This story excerpt was translated from Spanish. To read the original story in full, visit 360-Grados. You may also view the original story on the Rainforest Journalism Fund website. Our website is available in English, Spanish, bahasa Indonesia, French, and Portuguese.
Some chain stores in Colombia sell meat products that advertise the stores' environmental commitment. But because there are no independent traceability and monitoring systems to assure the consumer that the product with an environmental seal does not affect the forests, for now the labels are more marketing than reality.
The marketing of meat
In a strategic corner of the Carulla supermarket in Bogotá's financial district, a butcher in a white coat picks up a tray of ground beef bearing the "sustainable livestock" seal. On the packaging are phrases such as "animal welfare" and "community support."
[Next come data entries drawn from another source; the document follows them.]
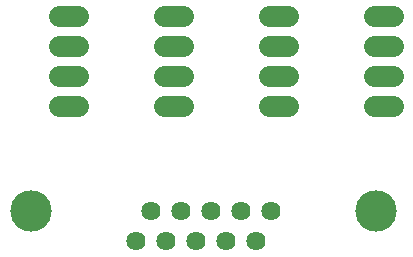
<source format=gts>
G75*
G70*
%OFA0B0*%
%FSLAX24Y24*%
%IPPOS*%
%LPD*%
%AMOC8*
5,1,8,0,0,1.08239X$1,22.5*
%
%ADD10C,0.1379*%
%ADD11C,0.0714*%
%ADD12C,0.0640*%
D10*
X001901Y002274D03*
X013401Y002274D03*
D11*
X013334Y005774D02*
X013968Y005774D01*
X013968Y006774D02*
X013334Y006774D01*
X013334Y007774D02*
X013968Y007774D01*
X013968Y008774D02*
X013334Y008774D01*
X010468Y008774D02*
X009834Y008774D01*
X009834Y007774D02*
X010468Y007774D01*
X010468Y006774D02*
X009834Y006774D01*
X009834Y005774D02*
X010468Y005774D01*
X006968Y005774D02*
X006334Y005774D01*
X006334Y006774D02*
X006968Y006774D01*
X006968Y007774D02*
X006334Y007774D01*
X006334Y008774D02*
X006968Y008774D01*
X003468Y008774D02*
X002834Y008774D01*
X002834Y007774D02*
X003468Y007774D01*
X003468Y006774D02*
X002834Y006774D01*
X002834Y005774D02*
X003468Y005774D01*
D12*
X005901Y002274D03*
X006901Y002274D03*
X007901Y002274D03*
X008901Y002274D03*
X009901Y002274D03*
X009401Y001274D03*
X008401Y001274D03*
X007401Y001274D03*
X006401Y001274D03*
X005401Y001274D03*
M02*

</source>
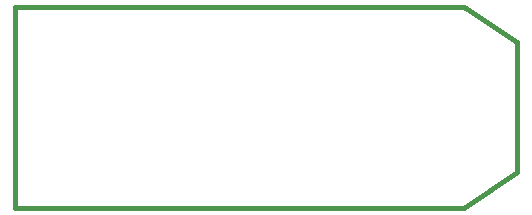
<source format=gko>
%FSLAX33Y33*%
%MOMM*%
%ADD10C,0.381*%
D10*
%LNpath-0*%
G01*
X0Y0D02*
X0Y17000D01*
X38000Y17000*
X42500Y14000*
X42500Y3000*
X38000Y0*
X0Y0*
%LNmechanical details_traces*%
M02*
</source>
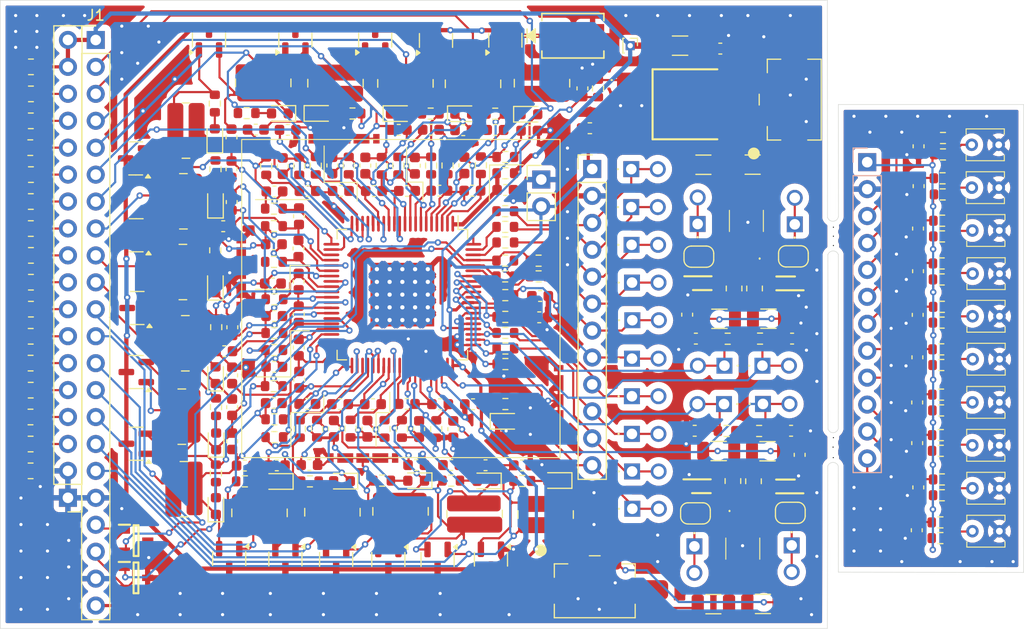
<source format=kicad_pcb>
(kicad_pcb
	(version 20240108)
	(generator "pcbnew")
	(generator_version "8.0")
	(general
		(thickness 1.6)
		(legacy_teardrops no)
	)
	(paper "A4")
	(layers
		(0 "F.Cu" signal)
		(1 "In1.Cu" signal)
		(2 "In2.Cu" signal)
		(31 "B.Cu" signal)
		(32 "B.Adhes" user "B.Adhesive")
		(33 "F.Adhes" user "F.Adhesive")
		(34 "B.Paste" user)
		(35 "F.Paste" user)
		(36 "B.SilkS" user "B.Silkscreen")
		(37 "F.SilkS" user "F.Silkscreen")
		(38 "B.Mask" user)
		(39 "F.Mask" user)
		(40 "Dwgs.User" user "User.Drawings")
		(41 "Cmts.User" user "User.Comments")
		(42 "Eco1.User" user "User.Eco1")
		(43 "Eco2.User" user "User.Eco2")
		(44 "Edge.Cuts" user)
		(45 "Margin" user)
		(46 "B.CrtYd" user "B.Courtyard")
		(47 "F.CrtYd" user "F.Courtyard")
		(48 "B.Fab" user)
		(49 "F.Fab" user)
		(50 "User.1" user)
		(51 "User.2" user)
		(52 "User.3" user)
		(53 "User.4" user)
		(54 "User.5" user)
		(55 "User.6" user)
		(56 "User.7" user)
		(57 "User.8" user)
		(58 "User.9" user)
	)
	(setup
		(stackup
			(layer "F.SilkS"
				(type "Top Silk Screen")
			)
			(layer "F.Paste"
				(type "Top Solder Paste")
			)
			(layer "F.Mask"
				(type "Top Solder Mask")
				(thickness 0.01)
			)
			(layer "F.Cu"
				(type "copper")
				(thickness 0.035)
			)
			(layer "dielectric 1"
				(type "prepreg")
				(thickness 0.1)
				(material "FR4")
				(epsilon_r 4.5)
				(loss_tangent 0.02)
			)
			(layer "In1.Cu"
				(type "copper")
				(thickness 0.035)
			)
			(layer "dielectric 2"
				(type "core")
				(thickness 1.24)
				(material "FR4")
				(epsilon_r 4.5)
				(loss_tangent 0.02)
			)
			(layer "In2.Cu"
				(type "copper")
				(thickness 0.035)
			)
			(layer "dielectric 3"
				(type "prepreg")
				(thickness 0.1)
				(material "FR4")
				(epsilon_r 4.5)
				(loss_tangent 0.02)
			)
			(layer "B.Cu"
				(type "copper")
				(thickness 0.035)
			)
			(layer "B.Mask"
				(type "Bottom Solder Mask")
				(thickness 0.01)
			)
			(layer "B.Paste"
				(type "Bottom Solder Paste")
			)
			(layer "B.SilkS"
				(type "Bottom Silk Screen")
			)
			(copper_finish "None")
			(dielectric_constraints no)
		)
		(pad_to_mask_clearance 0)
		(allow_soldermask_bridges_in_footprints no)
		(pcbplotparams
			(layerselection 0x00010fc_ffffffff)
			(plot_on_all_layers_selection 0x0000000_00000000)
			(disableapertmacros no)
			(usegerberextensions no)
			(usegerberattributes yes)
			(usegerberadvancedattributes yes)
			(creategerberjobfile yes)
			(dashed_line_dash_ratio 12.000000)
			(dashed_line_gap_ratio 3.000000)
			(svgprecision 4)
			(plotframeref no)
			(viasonmask no)
			(mode 1)
			(useauxorigin no)
			(hpglpennumber 1)
			(hpglpenspeed 20)
			(hpglpendiameter 15.000000)
			(pdf_front_fp_property_popups yes)
			(pdf_back_fp_property_popups yes)
			(dxfpolygonmode yes)
			(dxfimperialunits yes)
			(dxfusepcbnewfont yes)
			(psnegative no)
			(psa4output no)
			(plotreference yes)
			(plotvalue yes)
			(plotfptext yes)
			(plotinvisibletext no)
			(sketchpadsonfab no)
			(subtractmaskfromsilk no)
			(outputformat 1)
			(mirror no)
			(drillshape 0)
			(scaleselection 1)
			(outputdirectory "gerber/")
		)
	)
	(net 0 "")
	(net 1 "/FilterBalancingNetwork/CB")
	(net 2 "/FilterBalancingNetwork/CB:A")
	(net 3 "/FilterBalancingNetwork/CA")
	(net 4 "/Cell 15{slash}16")
	(net 5 "/S16P")
	(net 6 "/Cell 15{slash}14")
	(net 7 "/S15P")
	(net 8 "/FilterBalancingNetwork1/CB:A")
	(net 9 "/FilterBalancingNetwork1/CB")
	(net 10 "/FilterBalancingNetwork1/CA")
	(net 11 "/Cell 14{slash}13")
	(net 12 "/S14P")
	(net 13 "/Cell 13{slash}12")
	(net 14 "/S13P")
	(net 15 "/FilterBalancingNetwork2/CB:A")
	(net 16 "/FilterBalancingNetwork2/CB")
	(net 17 "/FilterBalancingNetwork2/CA")
	(net 18 "/Cell 12{slash}11")
	(net 19 "/S12P")
	(net 20 "/S11P")
	(net 21 "/Cell 11{slash}10")
	(net 22 "/FilterBalancingNetwork3/CB:A")
	(net 23 "/FilterBalancingNetwork3/CB")
	(net 24 "/FilterBalancingNetwork3/CA")
	(net 25 "/S10P")
	(net 26 "/Cell 10{slash}9")
	(net 27 "/S9P")
	(net 28 "/Cell 9{slash}8")
	(net 29 "/FilterBalancingNetwork4/CB:A")
	(net 30 "/FilterBalancingNetwork4/CB")
	(net 31 "/FilterBalancingNetwork4/CA")
	(net 32 "/S8P")
	(net 33 "/Cell 8{slash}7")
	(net 34 "/Cell 7{slash}6")
	(net 35 "/S7P")
	(net 36 "/FilterBalancingNetwork5/CB:A")
	(net 37 "/FilterBalancingNetwork5/CB")
	(net 38 "/FilterBalancingNetwork5/CA")
	(net 39 "/S6P")
	(net 40 "/Cell 6{slash}5")
	(net 41 "/Cell 5{slash}4")
	(net 42 "/S5P")
	(net 43 "/FilterBalancingNetwork6/CB")
	(net 44 "/FilterBalancingNetwork6/CB:A")
	(net 45 "/FilterBalancingNetwork6/CA")
	(net 46 "/S4P")
	(net 47 "/Cell 4{slash}3")
	(net 48 "/S3P")
	(net 49 "/FilterBalancingNetwork7/CB:A")
	(net 50 "/FilterBalancingNetwork7/CB")
	(net 51 "/FilterBalancingNetwork7/CA")
	(net 52 "/S2P")
	(net 53 "GND")
	(net 54 "/S1P")
	(net 55 "Net-(U1-V+)")
	(net 56 "Net-(U1-DRIVE)")
	(net 57 "Net-(U1-VREF1)")
	(net 58 "+5V")
	(net 59 "Net-(Q1-C)")
	(net 60 "Net-(U1-VREF2)")
	(net 61 "Net-(U1-IPB)")
	(net 62 "Net-(U1-CSB(IMA))")
	(net 63 "Net-(U1-IMB)")
	(net 64 "Net-(U1-SCK(IPA))")
	(net 65 "Net-(C11-Pad2)")
	(net 66 "Net-(C12-Pad2)")
	(net 67 "Net-(J10-Pin_2)")
	(net 68 "Net-(J10-Pin_1)")
	(net 69 "Net-(J11-Pin_2)")
	(net 70 "Clamp")
	(net 71 "Net-(J11-Pin_1)")
	(net 72 "Net-(D4-A2)")
	(net 73 "Net-(D5-A2)")
	(net 74 "Net-(D6-A2)")
	(net 75 "Net-(D7-A2)")
	(net 76 "Net-(D18-A)")
	(net 77 "Net-(D21-A)")
	(net 78 "Net-(D22-A)")
	(net 79 "Net-(D8-A)")
	(net 80 "Net-(D9-A)")
	(net 81 "Net-(D10-A)")
	(net 82 "Net-(D25-A)")
	(net 83 "Net-(D26-A)")
	(net 84 "Net-(D13-A)")
	(net 85 "Net-(D14-A)")
	(net 86 "Net-(D29-A)")
	(net 87 "Net-(D30-A)")
	(net 88 "Net-(D17-A)")
	(net 89 "Net-(Q1-E)")
	(net 90 "Net-(Q1-B)")
	(net 91 "VBUS")
	(net 92 "Net-(D33-A)")
	(net 93 "Net-(D34-A)")
	(net 94 "Net-(D37-A)")
	(net 95 "Net-(D38-A)")
	(net 96 "Net-(J5-Pin_9)")
	(net 97 "Net-(J5-Pin_8)")
	(net 98 "/TMP_SDA")
	(net 99 "Net-(J5-Pin_3)")
	(net 100 "/TMP_SCL")
	(net 101 "Net-(J5-Pin_4)")
	(net 102 "Net-(J5-Pin_10)")
	(net 103 "Net-(J5-Pin_5)")
	(net 104 "Net-(J5-Pin_7)")
	(net 105 "Net-(J5-Pin_6)")
	(net 106 "Net-(U1-GPIO1)")
	(net 107 "Net-(U1-GPIO2)")
	(net 108 "Net-(U1-GPIO3)")
	(net 109 "Net-(U1-GPIO6)")
	(net 110 "Net-(U1-GPIO7)")
	(net 111 "Net-(U1-GPIO8)")
	(net 112 "Net-(U1-GPIO9)")
	(net 113 "Net-(U1-GPIO10)")
	(net 114 "Net-(R87-Pad2)")
	(net 115 "/NTC/V_out_1")
	(net 116 "/NTC/V_out_5")
	(net 117 "/NTC/V_out_2")
	(net 118 "/NTC/V_out_6")
	(net 119 "/NTC/V_out_3")
	(net 120 "/NTC/V_out_7")
	(net 121 "/NTC/V_out_4")
	(net 122 "/NTC/V_out_8")
	(net 123 "/NTC/V_out_9")
	(net 124 "/NTC/V_out_10")
	(net 125 "Net-(JP4-B)")
	(net 126 "Net-(JP1-B)")
	(net 127 "Net-(JP3-B)")
	(net 128 "Net-(JP2-B)")
	(net 129 "Net-(JP4-A)")
	(net 130 "Net-(JP1-A)")
	(net 131 "Net-(JP2-A)")
	(net 132 "Net-(JP3-A)")
	(net 133 "Net-(R85-Pad2)")
	(net 134 "Net-(R86-Pad2)")
	(net 135 "Net-(R88-Pad2)")
	(net 136 "Net-(R93-Pad2)")
	(net 137 "Net-(R95-Pad2)")
	(net 138 "Net-(R94-Pad2)")
	(net 139 "Net-(R102-Pad2)")
	(net 140 "Net-(R100-Pad1)")
	(net 141 "Net-(R101-Pad2)")
	(net 142 "unconnected-(U1-NC-Pad66)")
	(net 143 "GND1")
	(net 144 "+5V_NTC")
	(net 145 "Net-(J5-Pin_11)")
	(net 146 "Net-(J5-Pin_12)")
	(net 147 "Net-(R105-Pad1)")
	(net 148 "/C 3{slash}2")
	(net 149 "/Cell 3{slash}2")
	(net 150 "/Cell 2{slash}1")
	(net 151 "/C 5{slash}4")
	(net 152 "/C 7{slash}6")
	(net 153 "/C 13{slash}12")
	(net 154 "/C 14{slash}13")
	(net 155 "/C 11{slash}10")
	(net 156 "/C 15{slash}14")
	(net 157 "/C 4{slash}3")
	(net 158 "/C 9{slash}8")
	(net 159 "/C 6{slash}5")
	(net 160 "/C 8{slash}7")
	(net 161 "/C 12{slash}11")
	(net 162 "/C 15{slash}16")
	(net 163 "/C 10{slash}9")
	(net 164 "/Cell 16")
	(footprint "Resistor_SMD:R_0603_1608Metric" (layer "F.Cu") (at 112.27 75.8 -90))
	(footprint "Resistor_SMD:R_0805_2012Metric" (layer "F.Cu") (at 161.2 93.24 90))
	(footprint "Resistor_SMD:R_0805_2012Metric" (layer "F.Cu") (at 94.91 110.44))
	(footprint "Capacitor_SMD:C_0603_1608Metric" (layer "F.Cu") (at 167.38 108.93 90))
	(footprint "Capacitor_SMD:C_0603_1608Metric" (layer "F.Cu") (at 178.585 79.83 -90))
	(footprint "Connector_PinHeader_2.54mm:PinHeader_1x22_P2.54mm_Vertical" (layer "F.Cu") (at 101.0475 69.805))
	(footprint "Resistor_SMD:R_0603_1608Metric" (layer "F.Cu") (at 117.88 105.58))
	(footprint "Resistor_SMD:R_1206_3216Metric" (layer "F.Cu") (at 156.11 70.34))
	(footprint "Slave:5025" (layer "F.Cu") (at 151.57 103.405))
	(footprint "Slave:Balancing" (layer "F.Cu") (at 122.8 114.34 90))
	(footprint "LED_SMD:LED_0603_1608Metric" (layer "F.Cu") (at 139.71 105.77))
	(footprint "Slave:SMBJ75A-13-F" (layer "F.Cu") (at 146.01 69.41))
	(footprint "Capacitor_SMD:C_0603_1608Metric" (layer "F.Cu") (at 178.535 91.61 -90))
	(footprint "Slave:5025" (layer "F.Cu") (at 160.29 100.52 180))
	(footprint "Capacitor_SMD:C_0603_1608Metric" (layer "F.Cu") (at 130.38 84.04 180))
	(footprint "Resistor_SMD:R_0603_1608Metric" (layer "F.Cu") (at 124.89 81.65 -90))
	(footprint "Slave:Balancing" (layer "F.Cu") (at 115.93 114.4 90))
	(footprint "Slave:5025" (layer "F.Cu") (at 151.59 110.495))
	(footprint "Slave:5025" (layer "F.Cu") (at 151.54 89.125))
	(footprint "Package_TO_SOT_SMD:SOT-23" (layer "F.Cu") (at 133.11 69.85 90))
	(footprint "Resistor_SMD:R_0805_2012Metric" (layer "F.Cu") (at 94.93 87.59))
	(footprint "Resistor_SMD:R_0603_1608Metric" (layer "F.Cu") (at 180.885 79.05 180))
	(footprint "Resistor_SMD:R_0603_1608Metric" (layer "F.Cu") (at 117.89 94.26))
	(footprint "Resistor_SMD:R_0805_2012Metric" (layer "F.Cu") (at 94.92 102.83))
	(footprint "Slave:NTCLE203E3103JB0" (layer "F.Cu") (at 183.595 79.69))
	(footprint "Resistor_SMD:R_0603_1608Metric" (layer "F.Cu") (at 160.5 106.68))
	(footprint "Package_TO_SOT_SMD:SOT-23" (layer "F.Cu") (at 138.29 118.77 -90))
	(footprint "Resistor_SMD:R_0603_1608Metric" (layer "F.Cu") (at 139.64 95.92))
	(footprint "LED_SMD:LED_0603_1608Metric" (layer "F.Cu") (at 144.435001 111.349998 180))
	(footprint "Jumper:SolderJumper-2_P1.3mm_Open_RoundedPad1.0x1.5mm" (layer "F.Cu") (at 157.56 114.45 180))
	(footprint "Resistor_SMD:R_0603_1608Metric" (layer "F.Cu") (at 112.31 89.64 -90))
	(footprint "Resistor_SMD:R_0603_1608Metric" (layer "F.Cu") (at 139.64 85.95))
	(footprint "Inductor_SMD:L_0603_1608Metric" (layer "F.Cu") (at 147.61 78.13 180))
	(footprint "LED_SMD:LED_0603_1608Metric" (layer "F.Cu") (at 112.37 113.76 90))
	(footprint "Package_TO_SOT_SMD:SOT-23" (layer "F.Cu") (at 119.86 69.82 90))
	(footprint "Capacitor_SMD:C_0603_1608Metric" (layer "F.Cu") (at 127.26 84.05 180))
	(footprint "Resistor_SMD:R_0603_1608Metric" (layer "F.Cu") (at 112.33 81.99 -90))
	(footprint "Capacitor_SMD:C_0603_1608Metric" (layer "F.Cu") (at 113.06 87.37 180))
	(footprint "Capacitor_SMD:C_1206_3216Metric"
		(layer "F.Cu")
		(uuid "2a3e99d7-2a68-4a1d-ae24-47d06b1c5f10")
		(at 159.25 123.01 180)
		(descr "Capacitor SMD 1206 (3216 Metric), square (rectangular) end terminal, IPC_7351 nominal, (Body size source: IPC-SM-782 page 76, https://www.pcb-3d.com/wordpress/wp-content/uploads/ipc-sm-782a_amendment_1_and_2.pdf), generated with kicad-footprint-generator")
		(tags "capacitor")
		(property "Reference" "C16"
			(at 4.17 0 0)
			(layer "F.SilkS")
			(hide yes)
			(uuid "4e68dc27-4470-4ca9-a6df-2d1f5b8ffbee")
			(effects
				(font
					(size 1 1)
					(thickness 0.15)
				)
			)
		)
		(property "Value" "22n"
			(at 0 1.85 180)
			(layer "F.Fab")
			(hide yes)
			(uuid "a5c37554-1339-460c-84de-933ff46b48e1")
			(effects
				(font
					(size 1 1)
					(thickness 0.15)
				)
			)
		)
		(property "Footprint" "Capacitor_SMD:C_1206_3216Metric"
			(at 0 0 180)
			(unlocked yes)
			(layer "F.Fab")
			(hide yes)
			(uuid "21e84e95-7e1b-44cc-bfd6-92247417b325")
			(effects
				(font
					(size 1.27 1.27)
				)
			)
		)
		(property "Datasheet" ""
			(at 0 0 180)
			(unlocked yes)
			(layer "F.Fab")
			(hide yes)
			(uuid "43ab8ee8-79c5-4348-bc2b-5f4d50f58d7f")
			(effects
				(font
					(size 1.27 1.27)
				)
			)
		)
		(property "Description" "Unpolarized capacitor"
			(at 0 0 180)
			(unlocked yes)
			(layer "F.Fab")
			(hide yes)
			(uuid "333b5c61-7f86-4c53-afb2-9de004ac0c9e")
			(effects
				(font
					(size 1.27 1.27)
				)
			)
		)
		(property ki_fp_filters "C_*")
		(path "/403dc6bc-5d00-4d33-a485-302a23f5db50")
		(sheetname "Stammblatt")
		(sheetfile "FT25_AMS_Slave.kicad_sch")
		(attr smd)
		(fp_line
			(start -0.711252 0.91)
			(end 0.711252 0.91)
			(stroke
				(width 0.12)
				(type solid)
			)
			(layer "F.SilkS")
			(uuid "b7ef29d
... [2992254 chars truncated]
</source>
The meat is one of the most elaborate items in this supermarket chain. Behind the display cases, carefully organized, several posters advertise Carulla's commitment to the environment. Its meats, says one, "come from farms committed to forest conservation."
This marketing campaign is aimed at buyers who don't hesitate to pay several pesos extra for cuts that are supposed to be environmentally friendly. "'Sustainable livestock' means that it takes care of the environment," the salesman explains about the labels. He adds that the supermarket's premium meat comes from areas where "they don't do illegal logging." And although it has nothing to do with environmental preservation, as a bonus, he says, it has "12 days of guaranteed maturation."